F submitted that the judge’s findings should be reversed and that M should be held to be the sole perpetrator, or there should be a retrial of the issue of who was responsible for the injuries. F and M argued that to allow the appeal without directing a rehearing before a different judge would make it more likely that R and S would be adopted by strangers outside of the family.
Held: (1) The standard of proof to be applied to all findings of fact in care proceedings was the balance of probabilities test, B (Children) (Sexual Abuse: Standard of Proof), Re [2008] UKHL 35, [2009] 1 AC 11 followed. However, Re B did not require the court to identify an individual as the perpetrator of non-accidental injuries to a child simply because that was the standard of proof. If such an identification was not possible, it was a judge’s duty to state that as his or her conclusion. Judges should not, as a result of Re B, strain to identify the perpetrator of non-accidental injuries to children. If an individual perpetrator could be properly identified on the balance of probabilities, it was a judge’s duty to identify him or her but a judge should not start from the premise that it would only be in an exceptional case that it would not be possible to make such an identification. There would be cases, including the present case, where the only conclusion which the court could properly reach was that one of two parents, or both parents, must have inflicted the injuries and that neither could be excluded.

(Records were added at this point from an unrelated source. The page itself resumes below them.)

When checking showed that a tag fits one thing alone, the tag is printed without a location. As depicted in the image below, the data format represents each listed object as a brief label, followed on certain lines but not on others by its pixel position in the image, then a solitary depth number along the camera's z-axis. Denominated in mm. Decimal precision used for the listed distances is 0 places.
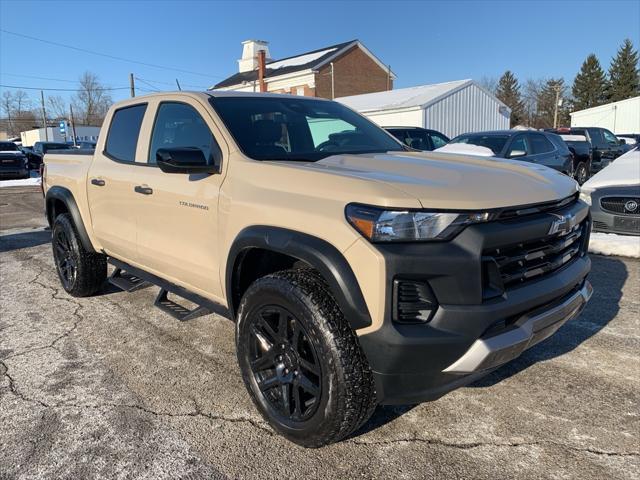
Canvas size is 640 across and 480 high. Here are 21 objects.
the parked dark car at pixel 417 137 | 11844
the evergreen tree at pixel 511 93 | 76812
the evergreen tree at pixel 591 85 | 70125
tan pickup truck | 2209
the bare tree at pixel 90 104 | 84875
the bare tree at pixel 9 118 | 92500
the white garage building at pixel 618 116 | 44062
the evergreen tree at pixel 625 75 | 67688
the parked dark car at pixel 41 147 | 28094
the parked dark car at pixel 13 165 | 22344
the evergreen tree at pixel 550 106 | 71062
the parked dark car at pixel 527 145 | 9914
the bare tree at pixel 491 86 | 84962
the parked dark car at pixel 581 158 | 14445
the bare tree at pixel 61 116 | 86306
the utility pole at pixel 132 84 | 42178
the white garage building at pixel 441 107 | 24938
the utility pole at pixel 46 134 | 65062
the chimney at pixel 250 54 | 50906
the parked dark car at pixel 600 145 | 16828
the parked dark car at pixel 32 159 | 28744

(2) The judge who dealt with the fact-finding hearing should continue with the second part of the split hearing. The present case was not an exception to the rule in Re B that split hearings should be conducted by the same judge. The judge would be able to continue with the case without difficulty and without prejudice to M and F’s cases. If the outcome of the welfare hearing was that care orders were made and R and S were placed for adoption with non-family members, it would be because such a course fulfilled section 1 and was in R and S’s best interests, and neither child could safely be placed with M or F or within their wider families. That in turn would be because R and S would be at risk if placed in that way because one or both of F and M had inflicted very serious injuries and had lied to the judge about doing so.
In any event, there was no doubt that the judge would conscientiously apply the welfare principle and reach a conclusion which he perceived to be in R and S’s best interests. Furthermore, to direct a rehearing before a different judge, or direct that a different judge take over the management and resolution of the case, would be contrary to the principles in Re B and would be a waste of valuable and limited resources.
(3) M had admitted that she had caused S’s torn frenulum. The judge should have found, on the balance of probabilities, that M had caused S’s torn frenulum, which was a non-accidental injury. It followed that his overall vindication of M and his attribution of the injuries to F was also unsound.
Furthermore, the judge had failed to deal with M’s admission to her own mother. He had reached an impermissible conclusion on the findings of fact hearing, and the court reversed his primary finding and replaced it with one that neither F nor M could be excluded from the pool of perpetrators for either R or S’s injuries. The case was remitted to the judge to continue with the split hearing.
Appeal allowed.
Robin Tolson QC (instructed by Battens) for the appellant; Anthony Hand (instructed by the in-house solicitor) for the first respondent; Kate Branigan QC (instructed by Mustoe-Shorter) for the second respondent; no appearance or representation for the third respondents.